--- SELECTED PASSAGE ---

The Weighing Machine - Isaac physics

Does the bit at the bottom help
https://phys.libretexts.org/Bookshelves/University_Physics/Book%3A_Introductory_Physics_-_Building_Models_to_Describe_Our_World_(Martin_Neary_Rinaldo_and_Woodman)/13%3A_Simple_Harmonic_Motion/13.02%3A_Vertical_spring-mass_system

I've read that and tried the question again but I'm still not getting the right answer?

Can you upload what you did for the earlier parts? I'll have a look at it later this afternoon if it's not been sorted by someone.

Sure, I hope it's easy to read. Thank you so much.

Working it through at the moment, and it seems like they want you to split the motion up into two regions
* x < M0 equilibrium position
* x >= M0 equilibrium position
So effectively you'll have two half periods added together. The spring constant will be different in each region.

Thank you so much. That is what I have tried but I will try again and see if I can find any mistakes

Again, can you upload what you've tried? I'm fairly tired today and plodding ...

I found this video on youtube https://www.youtube.com/watch?v=ZpmCZLypUxQ&ab_channel=IsaacPhysics
So i did what they tried but i carried on getting that k1=k2=g/alpha1

So then I thought it would have one half of the motion where there is just k1 and then the other half where there is k1+k2 and added the two half periods together but that didn't work.

---

• **WHAT YOU HAVE TO DO**
Copy out the whole forum thread about the weighing machine problem, word for word. The data that comes next has nothing to do with the thread above.

--- STUDY MATERIAL ---

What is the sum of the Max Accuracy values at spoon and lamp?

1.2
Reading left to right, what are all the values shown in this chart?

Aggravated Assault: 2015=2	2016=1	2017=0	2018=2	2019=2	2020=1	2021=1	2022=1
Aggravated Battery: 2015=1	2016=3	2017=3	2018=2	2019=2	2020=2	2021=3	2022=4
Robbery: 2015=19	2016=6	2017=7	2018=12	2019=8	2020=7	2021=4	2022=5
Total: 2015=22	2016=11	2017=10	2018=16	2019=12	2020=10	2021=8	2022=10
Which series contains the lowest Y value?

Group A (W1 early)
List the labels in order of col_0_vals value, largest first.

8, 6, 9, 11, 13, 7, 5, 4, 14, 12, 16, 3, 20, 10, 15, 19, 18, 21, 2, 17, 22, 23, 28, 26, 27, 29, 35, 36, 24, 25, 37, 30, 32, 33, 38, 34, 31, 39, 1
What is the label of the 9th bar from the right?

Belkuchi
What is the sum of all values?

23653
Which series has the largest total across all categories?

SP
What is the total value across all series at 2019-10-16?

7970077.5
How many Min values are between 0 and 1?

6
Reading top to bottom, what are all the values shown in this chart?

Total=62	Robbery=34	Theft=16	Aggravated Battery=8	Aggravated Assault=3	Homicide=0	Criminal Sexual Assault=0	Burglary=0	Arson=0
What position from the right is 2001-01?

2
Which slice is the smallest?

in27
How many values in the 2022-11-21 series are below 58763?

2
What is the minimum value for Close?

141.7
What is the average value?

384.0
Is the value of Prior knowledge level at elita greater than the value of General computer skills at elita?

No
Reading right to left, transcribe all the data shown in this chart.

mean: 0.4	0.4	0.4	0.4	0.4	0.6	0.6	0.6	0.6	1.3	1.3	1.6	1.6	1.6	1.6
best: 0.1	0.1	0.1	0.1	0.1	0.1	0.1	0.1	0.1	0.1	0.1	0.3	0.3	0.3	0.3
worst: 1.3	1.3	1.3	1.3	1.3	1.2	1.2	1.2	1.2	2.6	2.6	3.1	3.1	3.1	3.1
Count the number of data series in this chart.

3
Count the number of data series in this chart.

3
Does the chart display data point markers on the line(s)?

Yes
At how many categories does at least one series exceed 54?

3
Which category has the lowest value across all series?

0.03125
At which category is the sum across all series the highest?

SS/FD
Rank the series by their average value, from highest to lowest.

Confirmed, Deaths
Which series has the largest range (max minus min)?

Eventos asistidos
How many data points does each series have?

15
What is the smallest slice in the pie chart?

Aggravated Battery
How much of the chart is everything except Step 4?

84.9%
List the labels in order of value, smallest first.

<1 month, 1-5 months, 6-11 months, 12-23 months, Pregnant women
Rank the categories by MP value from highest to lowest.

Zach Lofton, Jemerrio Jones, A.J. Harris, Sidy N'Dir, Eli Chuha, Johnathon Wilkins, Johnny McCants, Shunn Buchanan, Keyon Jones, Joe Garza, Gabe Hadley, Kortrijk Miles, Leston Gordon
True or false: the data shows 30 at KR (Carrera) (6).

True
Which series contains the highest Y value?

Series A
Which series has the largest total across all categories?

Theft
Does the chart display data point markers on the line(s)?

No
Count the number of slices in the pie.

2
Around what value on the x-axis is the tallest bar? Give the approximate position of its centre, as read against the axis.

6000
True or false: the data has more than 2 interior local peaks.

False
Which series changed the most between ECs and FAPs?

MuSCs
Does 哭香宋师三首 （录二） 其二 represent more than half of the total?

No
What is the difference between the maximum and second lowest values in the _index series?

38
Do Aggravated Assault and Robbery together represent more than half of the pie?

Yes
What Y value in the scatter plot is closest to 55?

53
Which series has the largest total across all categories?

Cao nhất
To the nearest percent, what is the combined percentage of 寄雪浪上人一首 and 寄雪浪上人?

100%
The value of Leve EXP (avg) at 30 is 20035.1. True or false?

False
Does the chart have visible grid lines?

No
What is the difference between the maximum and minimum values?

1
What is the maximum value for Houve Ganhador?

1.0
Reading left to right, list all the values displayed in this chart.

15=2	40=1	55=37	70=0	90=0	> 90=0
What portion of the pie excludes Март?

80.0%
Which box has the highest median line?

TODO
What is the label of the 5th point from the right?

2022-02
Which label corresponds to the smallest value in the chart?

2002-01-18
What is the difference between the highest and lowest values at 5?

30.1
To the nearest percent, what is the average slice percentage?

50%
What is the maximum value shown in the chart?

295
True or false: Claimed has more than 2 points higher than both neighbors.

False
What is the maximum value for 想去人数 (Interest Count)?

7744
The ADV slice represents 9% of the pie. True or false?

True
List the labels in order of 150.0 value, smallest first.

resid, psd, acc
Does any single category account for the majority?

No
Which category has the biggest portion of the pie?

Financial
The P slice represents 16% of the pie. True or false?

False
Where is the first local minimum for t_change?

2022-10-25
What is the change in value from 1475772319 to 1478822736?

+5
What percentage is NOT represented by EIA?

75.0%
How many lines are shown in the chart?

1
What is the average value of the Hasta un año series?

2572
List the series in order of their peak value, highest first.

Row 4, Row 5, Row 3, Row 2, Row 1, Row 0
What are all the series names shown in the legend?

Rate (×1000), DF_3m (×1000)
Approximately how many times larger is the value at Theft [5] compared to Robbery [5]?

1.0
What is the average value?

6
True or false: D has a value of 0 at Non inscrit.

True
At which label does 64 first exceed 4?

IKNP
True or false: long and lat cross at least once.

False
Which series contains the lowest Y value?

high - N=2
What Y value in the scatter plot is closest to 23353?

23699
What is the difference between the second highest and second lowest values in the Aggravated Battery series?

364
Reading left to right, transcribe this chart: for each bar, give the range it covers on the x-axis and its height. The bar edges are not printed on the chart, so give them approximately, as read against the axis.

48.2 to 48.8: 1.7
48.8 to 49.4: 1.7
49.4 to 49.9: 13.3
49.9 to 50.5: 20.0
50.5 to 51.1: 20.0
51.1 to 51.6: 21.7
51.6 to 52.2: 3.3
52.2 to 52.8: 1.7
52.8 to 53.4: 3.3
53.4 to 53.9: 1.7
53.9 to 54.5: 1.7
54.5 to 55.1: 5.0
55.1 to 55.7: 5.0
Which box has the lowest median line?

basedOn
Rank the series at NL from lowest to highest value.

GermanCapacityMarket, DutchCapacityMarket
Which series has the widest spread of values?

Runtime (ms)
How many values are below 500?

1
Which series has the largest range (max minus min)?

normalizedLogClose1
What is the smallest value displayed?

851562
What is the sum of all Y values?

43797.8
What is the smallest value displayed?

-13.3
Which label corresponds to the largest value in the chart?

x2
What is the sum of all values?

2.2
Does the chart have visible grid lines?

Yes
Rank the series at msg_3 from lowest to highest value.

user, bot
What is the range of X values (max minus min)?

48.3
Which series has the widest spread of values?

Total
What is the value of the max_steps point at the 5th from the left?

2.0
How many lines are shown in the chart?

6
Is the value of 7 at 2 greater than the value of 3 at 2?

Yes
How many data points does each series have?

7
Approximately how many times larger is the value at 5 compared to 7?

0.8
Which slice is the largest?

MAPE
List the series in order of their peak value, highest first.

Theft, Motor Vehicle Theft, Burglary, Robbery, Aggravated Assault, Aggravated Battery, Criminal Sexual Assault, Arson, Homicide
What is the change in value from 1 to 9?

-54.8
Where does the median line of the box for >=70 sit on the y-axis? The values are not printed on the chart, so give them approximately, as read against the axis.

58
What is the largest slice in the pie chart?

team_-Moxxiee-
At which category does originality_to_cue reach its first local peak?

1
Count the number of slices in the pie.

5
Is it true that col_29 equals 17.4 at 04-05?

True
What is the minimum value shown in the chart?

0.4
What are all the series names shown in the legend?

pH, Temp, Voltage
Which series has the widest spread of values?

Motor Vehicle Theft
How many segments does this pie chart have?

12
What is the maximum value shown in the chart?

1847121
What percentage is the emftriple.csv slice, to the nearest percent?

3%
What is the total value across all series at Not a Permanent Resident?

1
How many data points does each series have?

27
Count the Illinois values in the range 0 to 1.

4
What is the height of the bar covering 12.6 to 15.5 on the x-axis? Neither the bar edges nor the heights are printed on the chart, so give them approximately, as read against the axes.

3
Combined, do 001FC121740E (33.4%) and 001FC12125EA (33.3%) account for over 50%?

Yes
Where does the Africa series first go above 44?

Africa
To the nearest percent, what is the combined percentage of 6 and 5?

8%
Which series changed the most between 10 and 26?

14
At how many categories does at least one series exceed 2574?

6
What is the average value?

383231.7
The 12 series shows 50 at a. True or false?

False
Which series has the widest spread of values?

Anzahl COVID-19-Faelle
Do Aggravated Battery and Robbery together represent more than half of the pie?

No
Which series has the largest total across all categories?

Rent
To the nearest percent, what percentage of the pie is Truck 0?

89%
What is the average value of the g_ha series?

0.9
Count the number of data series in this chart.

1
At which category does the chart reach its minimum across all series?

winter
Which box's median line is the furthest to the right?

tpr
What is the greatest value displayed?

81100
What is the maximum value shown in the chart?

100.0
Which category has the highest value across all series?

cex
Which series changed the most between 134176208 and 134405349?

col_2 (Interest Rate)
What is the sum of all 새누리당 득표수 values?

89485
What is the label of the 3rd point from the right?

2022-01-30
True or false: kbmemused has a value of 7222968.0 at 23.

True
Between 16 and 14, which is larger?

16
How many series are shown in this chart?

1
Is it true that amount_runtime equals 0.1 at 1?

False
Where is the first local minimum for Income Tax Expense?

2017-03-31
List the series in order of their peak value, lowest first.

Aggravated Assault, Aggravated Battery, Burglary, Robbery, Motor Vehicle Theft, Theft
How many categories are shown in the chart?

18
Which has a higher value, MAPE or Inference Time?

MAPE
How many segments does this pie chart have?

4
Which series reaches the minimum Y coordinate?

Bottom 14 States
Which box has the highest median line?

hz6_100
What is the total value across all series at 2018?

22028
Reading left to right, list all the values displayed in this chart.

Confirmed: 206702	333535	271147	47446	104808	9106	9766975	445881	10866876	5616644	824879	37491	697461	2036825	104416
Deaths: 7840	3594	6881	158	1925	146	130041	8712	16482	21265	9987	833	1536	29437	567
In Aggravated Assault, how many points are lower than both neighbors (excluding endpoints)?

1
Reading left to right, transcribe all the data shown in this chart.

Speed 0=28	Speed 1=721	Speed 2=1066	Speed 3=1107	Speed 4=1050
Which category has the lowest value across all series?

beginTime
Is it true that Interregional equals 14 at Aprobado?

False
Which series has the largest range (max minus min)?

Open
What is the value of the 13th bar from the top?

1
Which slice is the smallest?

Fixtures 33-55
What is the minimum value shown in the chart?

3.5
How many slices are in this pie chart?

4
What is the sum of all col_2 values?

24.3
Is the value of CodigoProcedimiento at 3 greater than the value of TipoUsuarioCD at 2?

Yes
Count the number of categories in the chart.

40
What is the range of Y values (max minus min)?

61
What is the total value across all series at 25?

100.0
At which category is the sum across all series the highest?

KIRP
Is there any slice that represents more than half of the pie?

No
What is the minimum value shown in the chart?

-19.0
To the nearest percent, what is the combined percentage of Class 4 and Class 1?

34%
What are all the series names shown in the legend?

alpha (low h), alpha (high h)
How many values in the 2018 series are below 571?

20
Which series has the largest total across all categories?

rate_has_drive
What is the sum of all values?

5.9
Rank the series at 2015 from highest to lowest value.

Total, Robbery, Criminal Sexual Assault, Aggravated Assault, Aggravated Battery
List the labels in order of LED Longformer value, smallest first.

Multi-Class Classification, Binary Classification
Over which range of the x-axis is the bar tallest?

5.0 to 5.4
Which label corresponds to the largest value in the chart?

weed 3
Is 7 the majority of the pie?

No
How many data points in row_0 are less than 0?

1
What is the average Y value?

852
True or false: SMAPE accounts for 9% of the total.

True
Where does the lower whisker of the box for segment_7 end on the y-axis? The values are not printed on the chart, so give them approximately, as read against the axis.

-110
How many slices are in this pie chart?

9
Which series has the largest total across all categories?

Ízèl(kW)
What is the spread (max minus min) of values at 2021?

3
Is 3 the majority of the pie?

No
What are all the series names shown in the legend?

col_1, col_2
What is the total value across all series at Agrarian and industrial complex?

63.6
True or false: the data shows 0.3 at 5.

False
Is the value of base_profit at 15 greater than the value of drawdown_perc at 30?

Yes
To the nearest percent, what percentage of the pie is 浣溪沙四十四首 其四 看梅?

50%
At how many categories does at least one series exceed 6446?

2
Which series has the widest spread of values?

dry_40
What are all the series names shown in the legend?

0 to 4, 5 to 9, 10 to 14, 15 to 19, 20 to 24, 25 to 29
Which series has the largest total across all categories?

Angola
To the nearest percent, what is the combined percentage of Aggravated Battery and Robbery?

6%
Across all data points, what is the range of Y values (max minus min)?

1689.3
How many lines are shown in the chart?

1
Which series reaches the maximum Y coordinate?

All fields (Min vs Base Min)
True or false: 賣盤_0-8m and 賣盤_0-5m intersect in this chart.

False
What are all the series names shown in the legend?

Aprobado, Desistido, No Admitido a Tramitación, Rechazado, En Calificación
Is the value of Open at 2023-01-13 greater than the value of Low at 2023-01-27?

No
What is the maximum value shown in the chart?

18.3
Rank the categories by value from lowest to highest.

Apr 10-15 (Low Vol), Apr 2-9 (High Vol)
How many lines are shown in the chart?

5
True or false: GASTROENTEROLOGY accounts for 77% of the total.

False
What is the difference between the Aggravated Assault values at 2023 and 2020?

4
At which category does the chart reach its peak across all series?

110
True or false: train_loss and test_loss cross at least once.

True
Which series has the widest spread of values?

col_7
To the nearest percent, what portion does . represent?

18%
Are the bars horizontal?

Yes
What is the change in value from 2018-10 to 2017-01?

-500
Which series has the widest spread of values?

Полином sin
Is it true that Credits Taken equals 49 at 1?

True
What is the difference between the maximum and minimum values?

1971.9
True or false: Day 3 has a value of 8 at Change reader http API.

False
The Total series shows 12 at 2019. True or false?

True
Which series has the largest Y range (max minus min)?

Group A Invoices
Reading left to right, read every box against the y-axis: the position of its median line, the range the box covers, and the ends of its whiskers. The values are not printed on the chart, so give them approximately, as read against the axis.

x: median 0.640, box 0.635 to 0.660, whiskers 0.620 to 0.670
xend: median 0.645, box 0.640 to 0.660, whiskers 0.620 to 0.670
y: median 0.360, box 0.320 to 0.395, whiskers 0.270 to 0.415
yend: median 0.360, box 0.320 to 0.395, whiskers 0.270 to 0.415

---

• **OUTPUT FOR THIS EXERCISE**
The Weighing Machine - Isaac physics

Does the bit at the bottom help
https://phys.libretexts.org/Bookshelves/University_Physics/Book%3A_Introductory_Physics_-_Building_Models_to_Describe_Our_World_(Martin_Neary_Rinaldo_and_Woodman)/13%3A_Simple_Harmonic_Motion/13.02%3A_Vertical_spring-mass_system

I've read that and tried the question again but I'm still not getting the right answer?

Can you upload what you did for the earlier parts? I'll have a look at it later this afternoon if it's not been sorted by someone.

Sure, I hope it's easy to read. Thank you so much.

Working it through at the moment, and it seems like they want you to split the motion up into two regions
* x < M0 equilibrium position
* x >= M0 equilibrium position
So effectively you'll have two half periods added together. The spring constant will be different in each region.

Thank you so much. That is what I have tried but I will try again and see if I can find any mistakes

Again, can you upload what you've tried? I'm fairly tired today and plodding ...

I found this video on youtube https://www.youtube.com/watch?v=ZpmCZLypUxQ&ab_channel=IsaacPhysics
So i did what they tried but i carried on getting that k1=k2=g/alpha1

So then I thought it would have one half of the motion where there is just k1 and then the other half where there is k1+k2 and added the two half periods together but that didn't work.